There could be a few factors that affect the diagnosis of CD in China. Firstly, the main symptom of CD can be easily covered by symptoms caused by other clinical situations. Typically, pathological changes of CD include intestinal mucosal atrophy, flattening of the villi, deepening of the crypt, cubic-like columnar epithelial cells, scarce brush borders, and a great quantity of inflammatory cell infiltration. However, among the pathological changes associated with CD, a great amount of inflammatory cell infiltration may be the only manifestation seen at the early stage of the disease, while the flattening of villi and mucosal atrophy prominent occur later. Marsh (1992) and Marsh and Crowe (1995) categorized this disease into 5 stages as follows: 0, pre-infiltration period; 1, infiltration period; 2, infiltration/proliferation period; 3, flat destruction period; 4, atrophic/hypoplastic period. The failure to recognize the early and mild pathological changes in intestinal biopsy samples might have frequently resulted in a missed diagnosis of CD, accounting for its underestimated prevalence. Therefore, we should pay more attention to this disease, especially to those patients at Marsh 0~2 stages. In our hospital, the first CD patient was diagnosed with the help of American pathologists (Dr. Kevin Thompson and Dr. Jun Wang, GI/Liver pathologists, Loma Linda University, USA). Secondly, some CD patients have extraintestinal symptoms, such as anemia, osteoarthritis, peripheral neuropathy, and endocrine abnormalities, as initial symptoms (Corazza and Gasbarrini, 1995), and some subclinical patients had very mild symptoms or even no symptom. These silent and latent forms of CD further contribute to the underestimated prevalence of CD. Thirdly, in many regions of China, rice rather than wheat is the staple diet, which makes people with the predisposing CD gene to present only latent forms of CD. All these reasons may have made CD under-diagnosed in China.

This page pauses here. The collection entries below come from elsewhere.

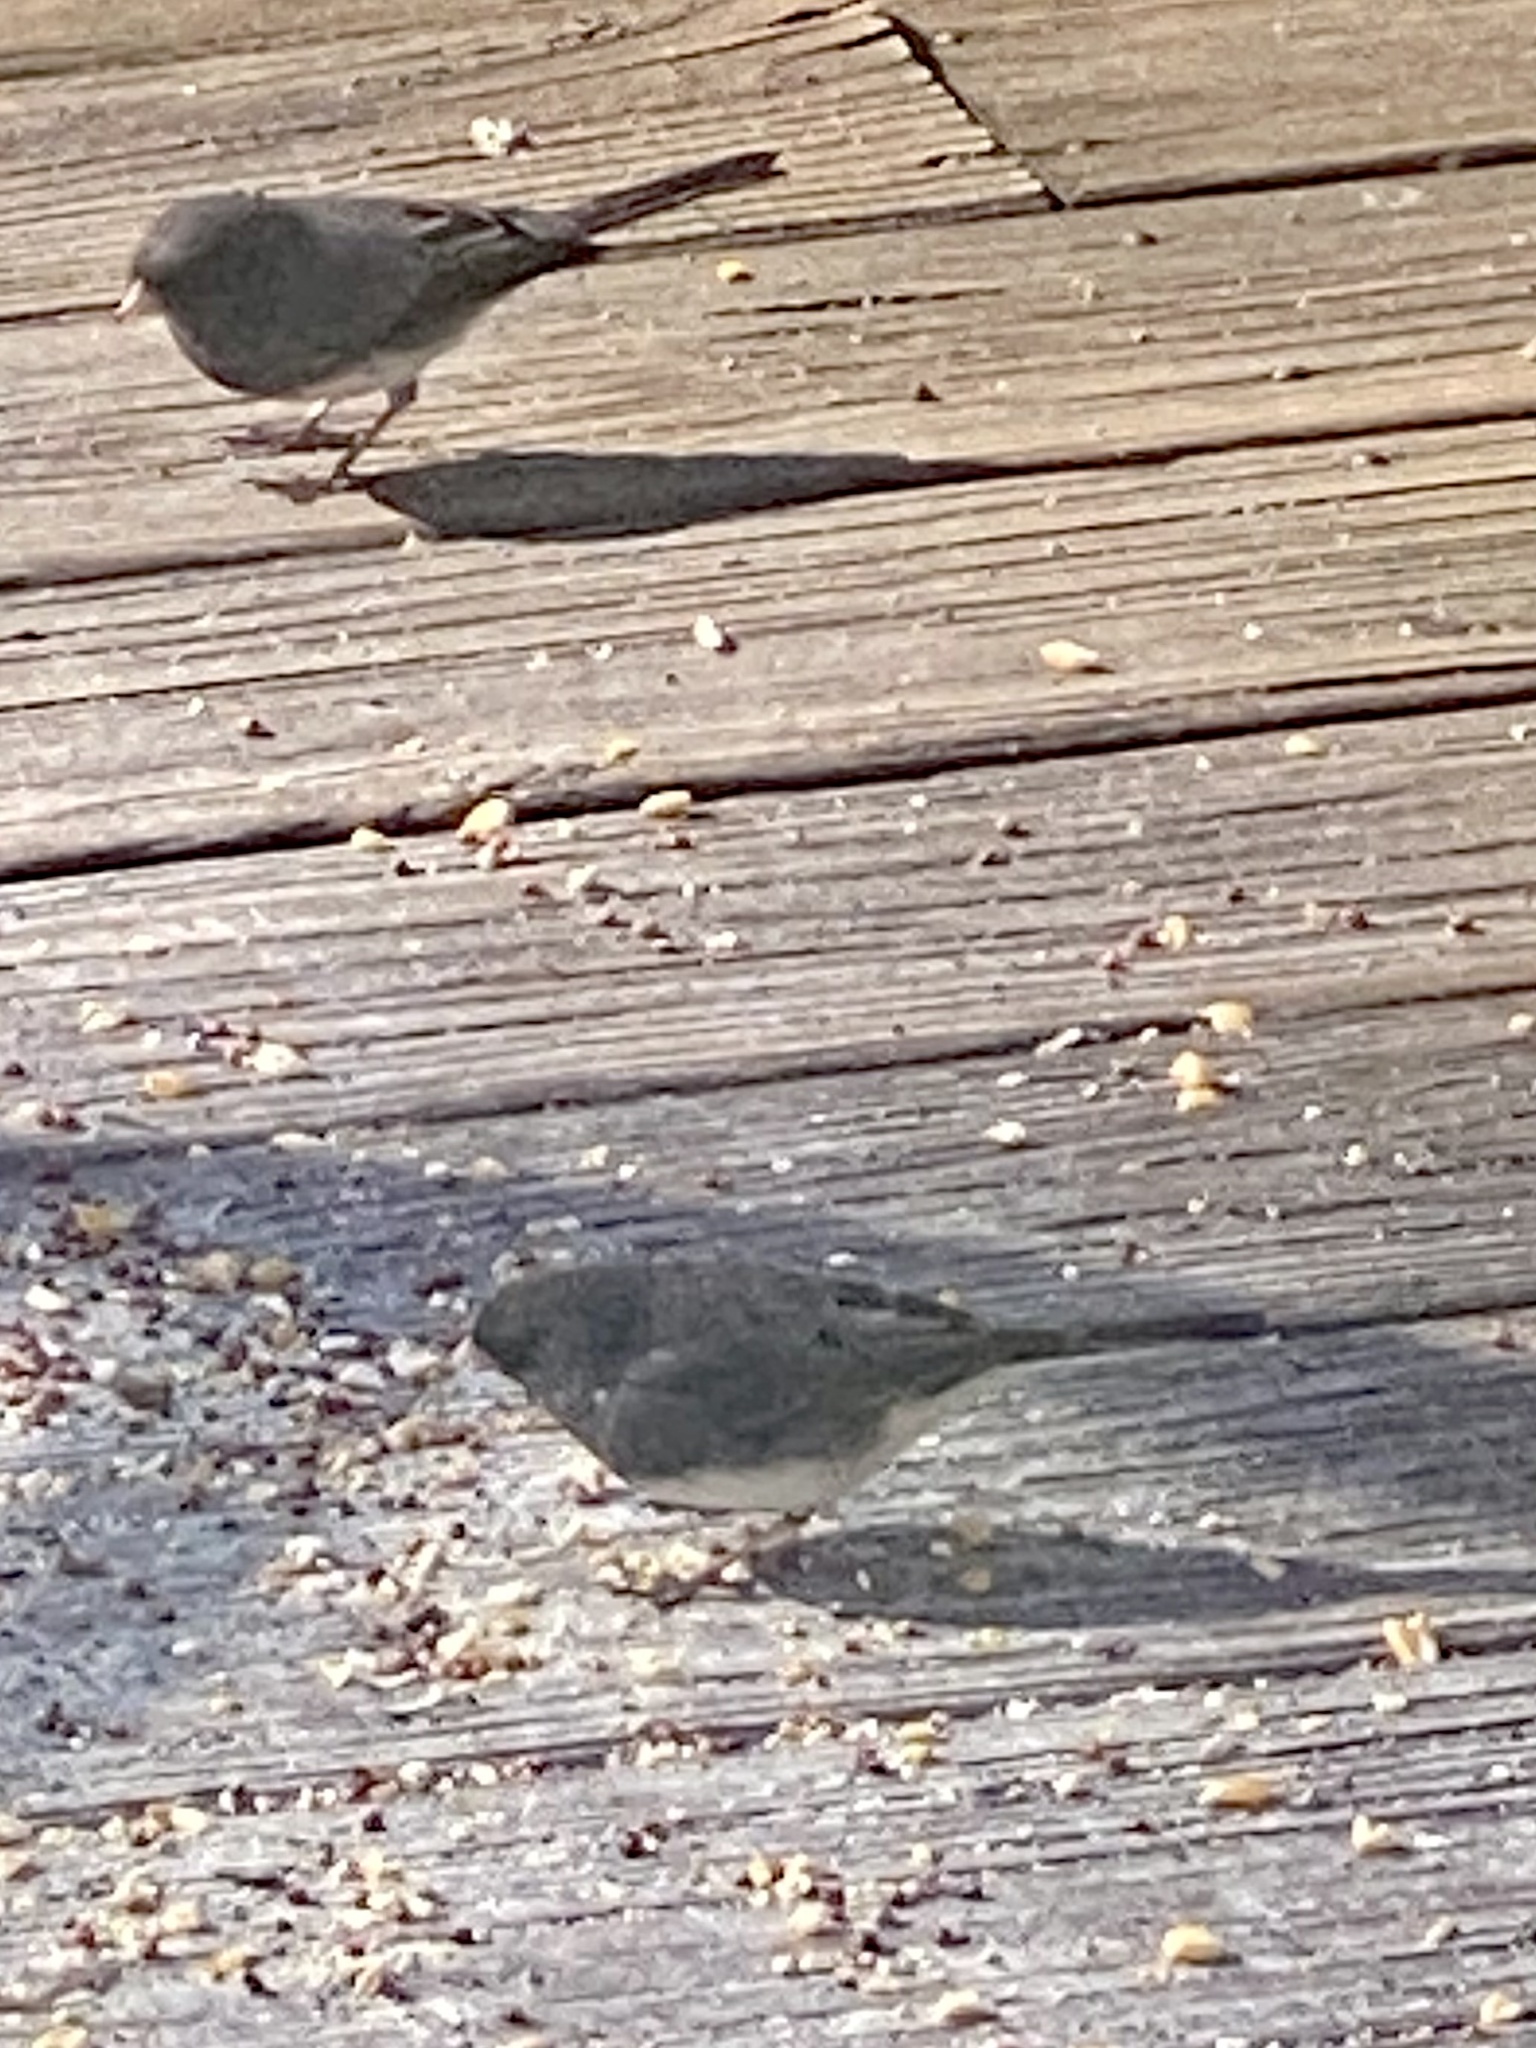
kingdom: Animalia
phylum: Chordata
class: Aves
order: Passeriformes
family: Passerellidae
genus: Junco
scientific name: Junco hyemalis
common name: Dark-eyed junco
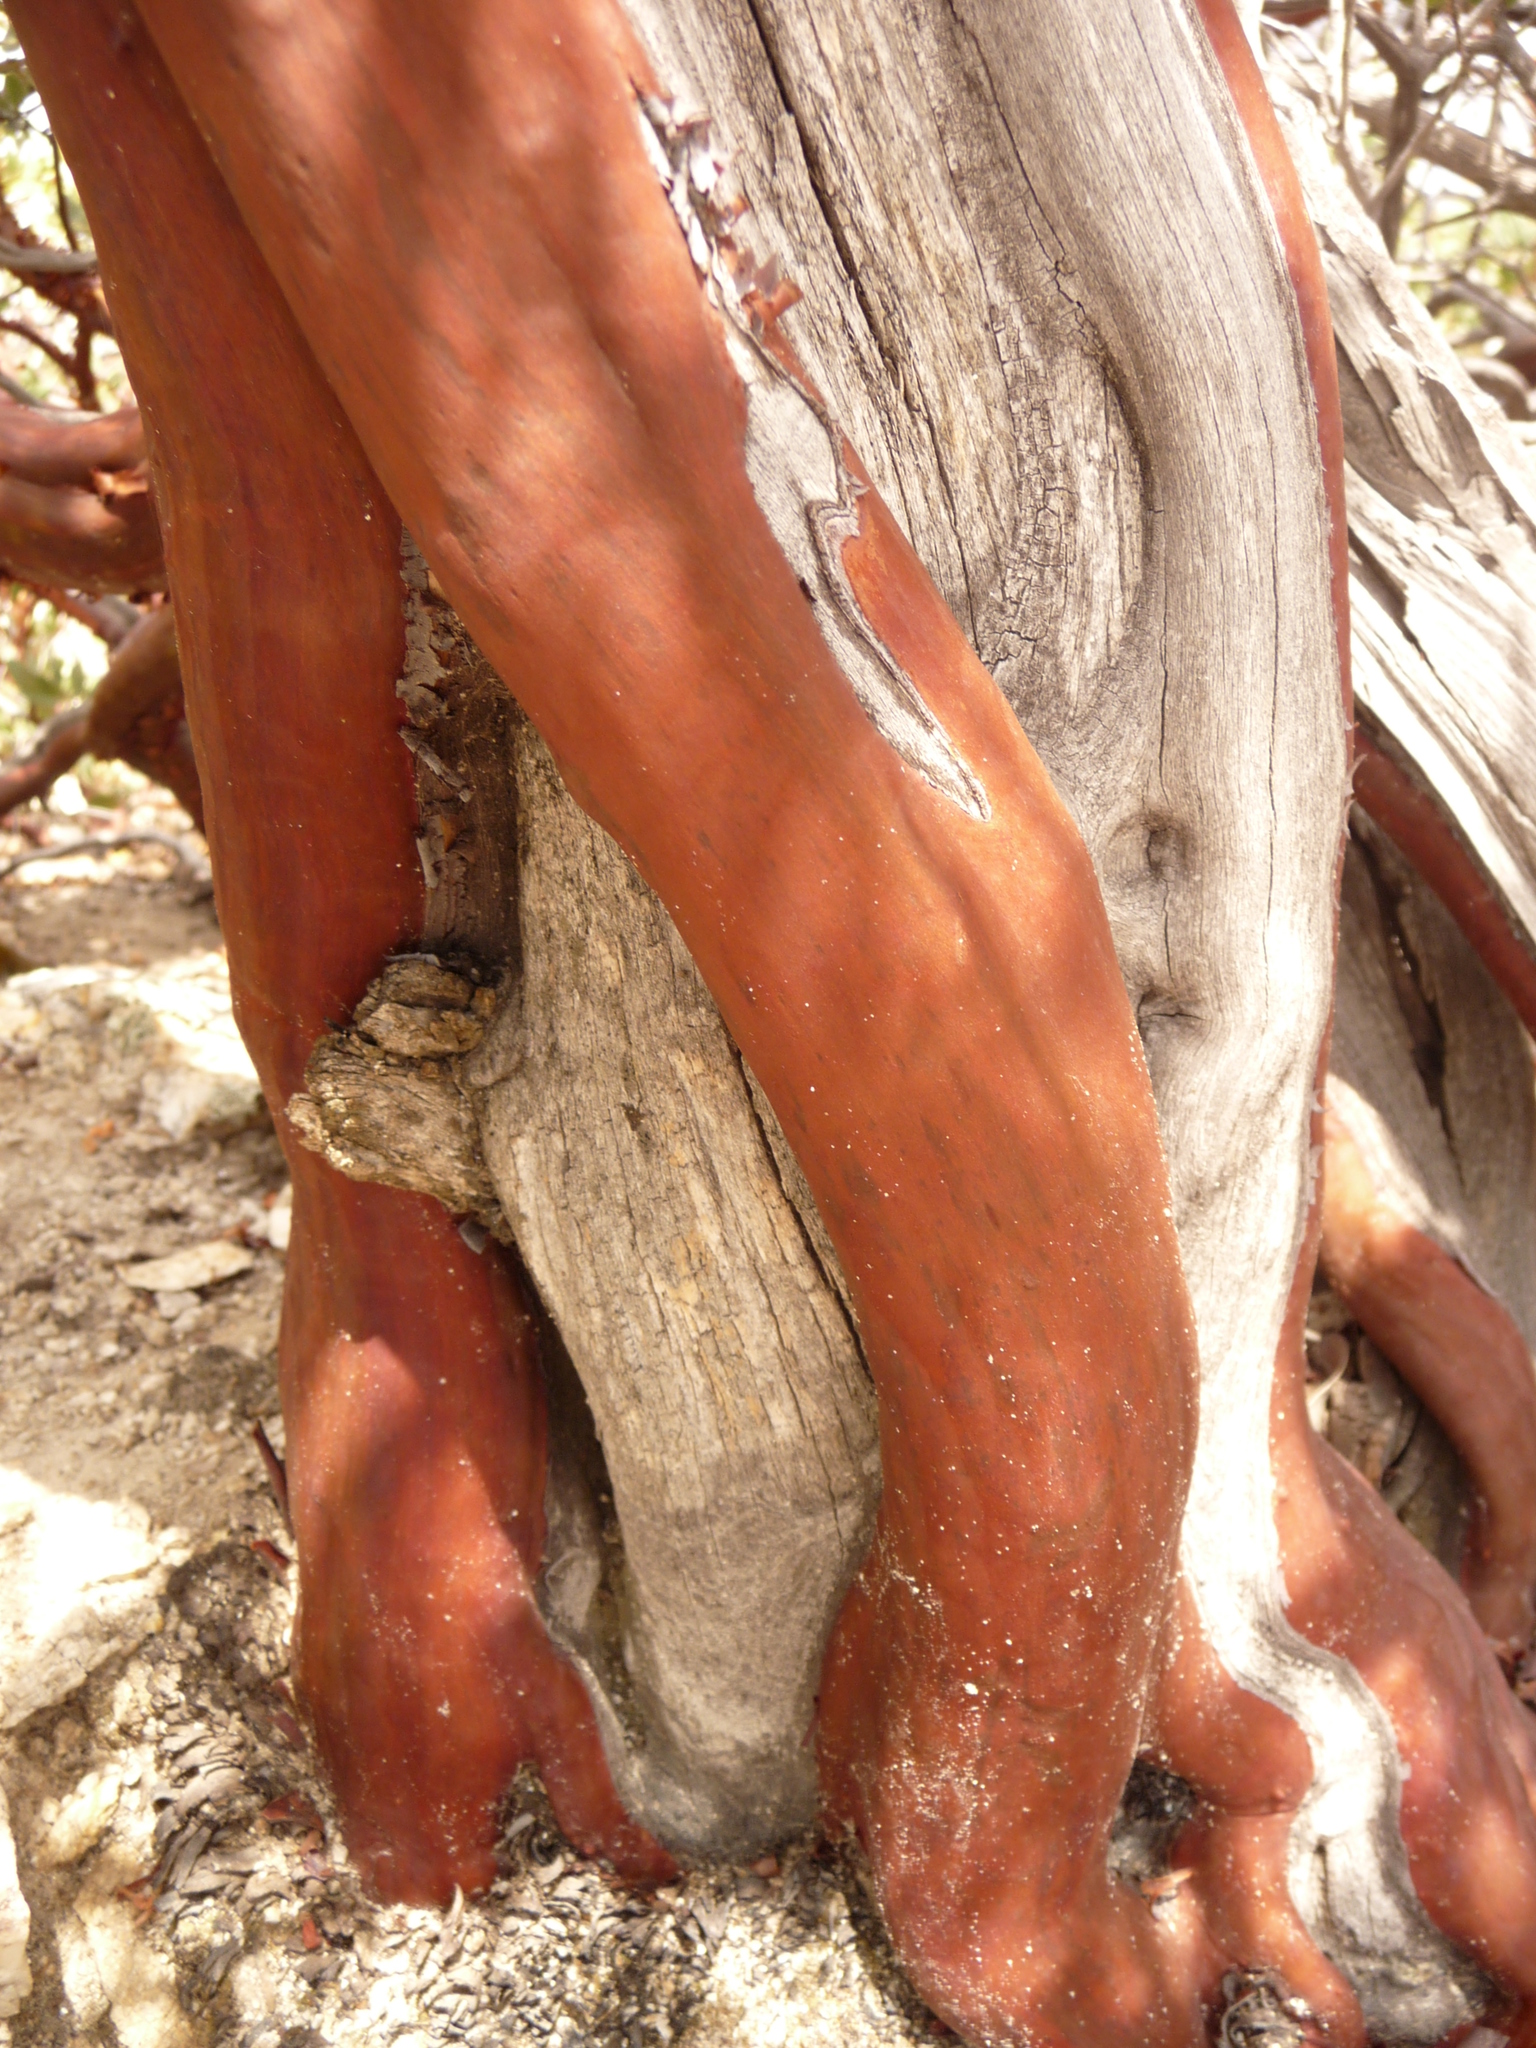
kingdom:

The prognosis of CD patients depends on the timing of treatment. Most patients are sensitive to gluten free diet (the standard treatment), so their symptoms improve significantly after 1~2 weeks of diet treatment and their small intestinal injuries recover gradually 6~12 months later. Even for those subclinical patients with no symptom, there can be pathologic changes in the mucous membrane of the small intestine, such as lymphocyte infiltration with crypt proliferation (Marsh and Crowe, 1995), and long-term lymphocyte infiltration and inflammation in mucous membrane of the small intestine, as well as the increase of the morbidity of T cell lymphoma (Mayer et al., 1991; Goldacre et al., 2008; Makishima et al., 2006). Therefore, timely diagnosis is the key to prevent worsening of CD and improve the prognosis of CD. In China, it is important to carry out serological examination and gene screening not only in suspicious patients and high-risk groups (first-degree relatives of CD patients, and patients with type 1 diabetes, herpes dermatitis, etc.), but also in the general “healthy” population.